The place entails Rocket Man battling a mysterious archfiend named Dr. Vulcan, who’s after a deathray that he plans to consume to blackmail the civilized world. Along the arrangement, Original York City is destroyed by a tidal wave (via stock footage from the 1933 film DELUGE) but the mayor doesn’t seem to mind very worthy. By the procedure, despite the serial’s title, if you’re expecting a scene in which hordes of flying rocketmen swoop down and proclaim Tris Coffin their leader, well, don’t regain your hopes up.
Rocket Man would return with a fresh identity in the serial sequels RADAR MEN FROM THE MOON and ZOMBIES OF THE STRATOSPHERE, and the faux serial COMMANDO CODY, SKY MARSHAL OF THE UNIVERSE. For more information, please visit www.inthebalcony.com.

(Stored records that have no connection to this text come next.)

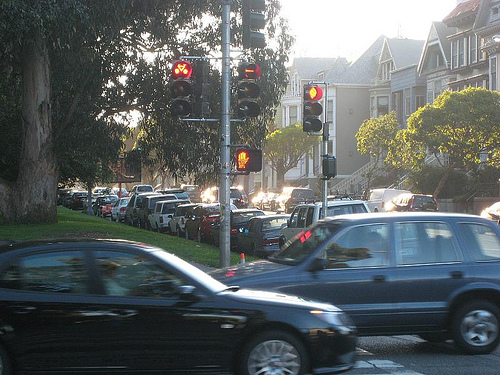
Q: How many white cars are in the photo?
A: Five.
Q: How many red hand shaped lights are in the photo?
A: One.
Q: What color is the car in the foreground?
A: Black.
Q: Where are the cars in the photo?
A: Street.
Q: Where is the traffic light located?
A: Corner.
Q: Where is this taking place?
A: On the street.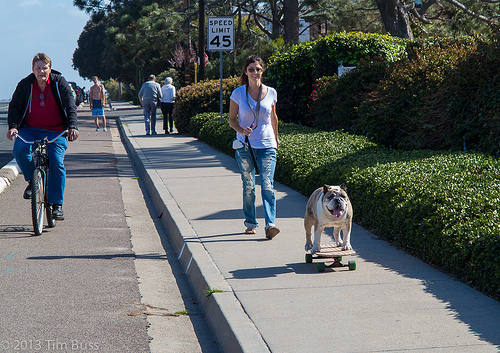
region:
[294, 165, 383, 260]
a dog on a skateboard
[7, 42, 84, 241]
a man riding a bike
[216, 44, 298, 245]
a woman walking on a side walk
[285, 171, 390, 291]
a dog with his tongue hanging out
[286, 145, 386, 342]
a dog riding a skateboard on a sidewalk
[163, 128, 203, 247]
a concrete sidewalk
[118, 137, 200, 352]
a curb next to a road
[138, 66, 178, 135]
two people walking on a side walk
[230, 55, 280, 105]
a woman wearing sun glasses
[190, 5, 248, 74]
a white and black road sign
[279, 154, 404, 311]
a dog on a skateboard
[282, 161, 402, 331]
a dog riding a skateboard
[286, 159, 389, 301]
a dog riding a skateboard on the sidewalk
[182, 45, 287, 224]
a woman smiling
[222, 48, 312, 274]
a woman walking on the sidewalk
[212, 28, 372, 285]
a woman and dog on the sidewalk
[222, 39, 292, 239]
a woman wearing sunglasses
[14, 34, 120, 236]
a man wearing a black jacket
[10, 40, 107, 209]
a man wearing a red shirt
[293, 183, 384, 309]
dog is riding a skateboard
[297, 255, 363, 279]
wheels on the skateboard are green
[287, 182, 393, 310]
skateboard is on the sidewalk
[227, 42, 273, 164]
woman has dog leash around her neck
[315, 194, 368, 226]
dog has his tongue out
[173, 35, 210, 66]
pink flowers on the tree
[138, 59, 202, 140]
couple walking together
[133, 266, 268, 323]
grass in the sidewalk crack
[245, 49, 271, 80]
woman is wearing sunglasses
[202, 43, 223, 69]
STOP sign in to pink flower tree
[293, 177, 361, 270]
Dog riding a skateboard on sidewalk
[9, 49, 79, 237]
Man riding a bicycle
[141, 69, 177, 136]
Elderly couple walking down street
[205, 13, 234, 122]
Speed limit sign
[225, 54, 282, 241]
Woman walking down street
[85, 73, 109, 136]
Man in bike lane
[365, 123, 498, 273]
Green shrubbery along sidewalk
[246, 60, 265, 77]
Sunglasses on woman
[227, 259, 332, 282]
Shadow of skateboarding dog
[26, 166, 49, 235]
Front tire of bike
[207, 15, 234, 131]
rectangular speed limit sign on pole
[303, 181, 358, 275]
bulldog riding skateboard on sidewalk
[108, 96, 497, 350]
long gray cement sidewalk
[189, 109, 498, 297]
green bushes along sidewalk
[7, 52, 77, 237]
man in black shirt riding bicycle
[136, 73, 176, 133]
elderly couple walking on sidewalk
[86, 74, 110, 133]
shirtless young man looking down road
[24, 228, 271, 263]
woman's shadow on the ground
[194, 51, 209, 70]
stop sign showing from behind pole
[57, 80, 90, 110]
line of cars parked by curb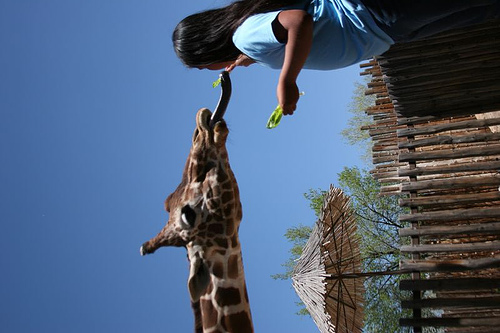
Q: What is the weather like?
A: It is clear.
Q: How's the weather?
A: It is clear.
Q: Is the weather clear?
A: Yes, it is clear.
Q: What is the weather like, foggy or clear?
A: It is clear.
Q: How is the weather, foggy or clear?
A: It is clear.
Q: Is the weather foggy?
A: No, it is clear.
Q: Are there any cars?
A: No, there are no cars.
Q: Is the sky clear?
A: Yes, the sky is clear.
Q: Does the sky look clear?
A: Yes, the sky is clear.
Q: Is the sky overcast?
A: No, the sky is clear.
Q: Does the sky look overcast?
A: No, the sky is clear.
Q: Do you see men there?
A: No, there are no men.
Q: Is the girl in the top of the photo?
A: Yes, the girl is in the top of the image.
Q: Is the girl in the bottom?
A: No, the girl is in the top of the image.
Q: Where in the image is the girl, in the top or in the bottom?
A: The girl is in the top of the image.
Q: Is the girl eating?
A: Yes, the girl is eating.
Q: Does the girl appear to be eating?
A: Yes, the girl is eating.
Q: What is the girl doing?
A: The girl is eating.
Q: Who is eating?
A: The girl is eating.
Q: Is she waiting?
A: No, the girl is eating.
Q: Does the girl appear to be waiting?
A: No, the girl is eating.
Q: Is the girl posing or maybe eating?
A: The girl is eating.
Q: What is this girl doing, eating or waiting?
A: The girl is eating.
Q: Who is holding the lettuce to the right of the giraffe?
A: The girl is holding the lettuce.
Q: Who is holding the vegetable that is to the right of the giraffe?
A: The girl is holding the lettuce.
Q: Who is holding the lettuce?
A: The girl is holding the lettuce.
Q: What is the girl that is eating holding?
A: The girl is holding the lettuce.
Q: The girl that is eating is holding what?
A: The girl is holding the lettuce.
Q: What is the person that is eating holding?
A: The girl is holding the lettuce.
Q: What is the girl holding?
A: The girl is holding the lettuce.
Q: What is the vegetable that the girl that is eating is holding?
A: The vegetable is lettuce.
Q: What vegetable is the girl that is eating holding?
A: The girl is holding the lettuce.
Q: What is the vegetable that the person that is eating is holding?
A: The vegetable is lettuce.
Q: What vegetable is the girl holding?
A: The girl is holding the lettuce.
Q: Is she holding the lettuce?
A: Yes, the girl is holding the lettuce.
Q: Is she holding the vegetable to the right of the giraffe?
A: Yes, the girl is holding the lettuce.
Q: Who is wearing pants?
A: The girl is wearing pants.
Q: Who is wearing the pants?
A: The girl is wearing pants.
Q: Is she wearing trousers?
A: Yes, the girl is wearing trousers.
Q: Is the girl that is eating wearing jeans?
A: No, the girl is wearing trousers.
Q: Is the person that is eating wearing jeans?
A: No, the girl is wearing trousers.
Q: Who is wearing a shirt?
A: The girl is wearing a shirt.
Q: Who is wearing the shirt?
A: The girl is wearing a shirt.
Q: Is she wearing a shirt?
A: Yes, the girl is wearing a shirt.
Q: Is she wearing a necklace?
A: No, the girl is wearing a shirt.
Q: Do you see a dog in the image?
A: No, there are no dogs.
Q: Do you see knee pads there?
A: No, there are no knee pads.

The DVD of KING OF THE ROCKET MEN is quite nice, with a apt recount and colossal, hiss-free sound. (You’ll have to supply your fill hissing.) It includes bonus trailers from a wealth of vintage sci-fi and anxiety titles from the same company, including THE HEADLESS GHOST, ROBOT MONSTER, DAY OF THE TRIFFIDS and several others, plus a number of drive-in movie snack bar ads.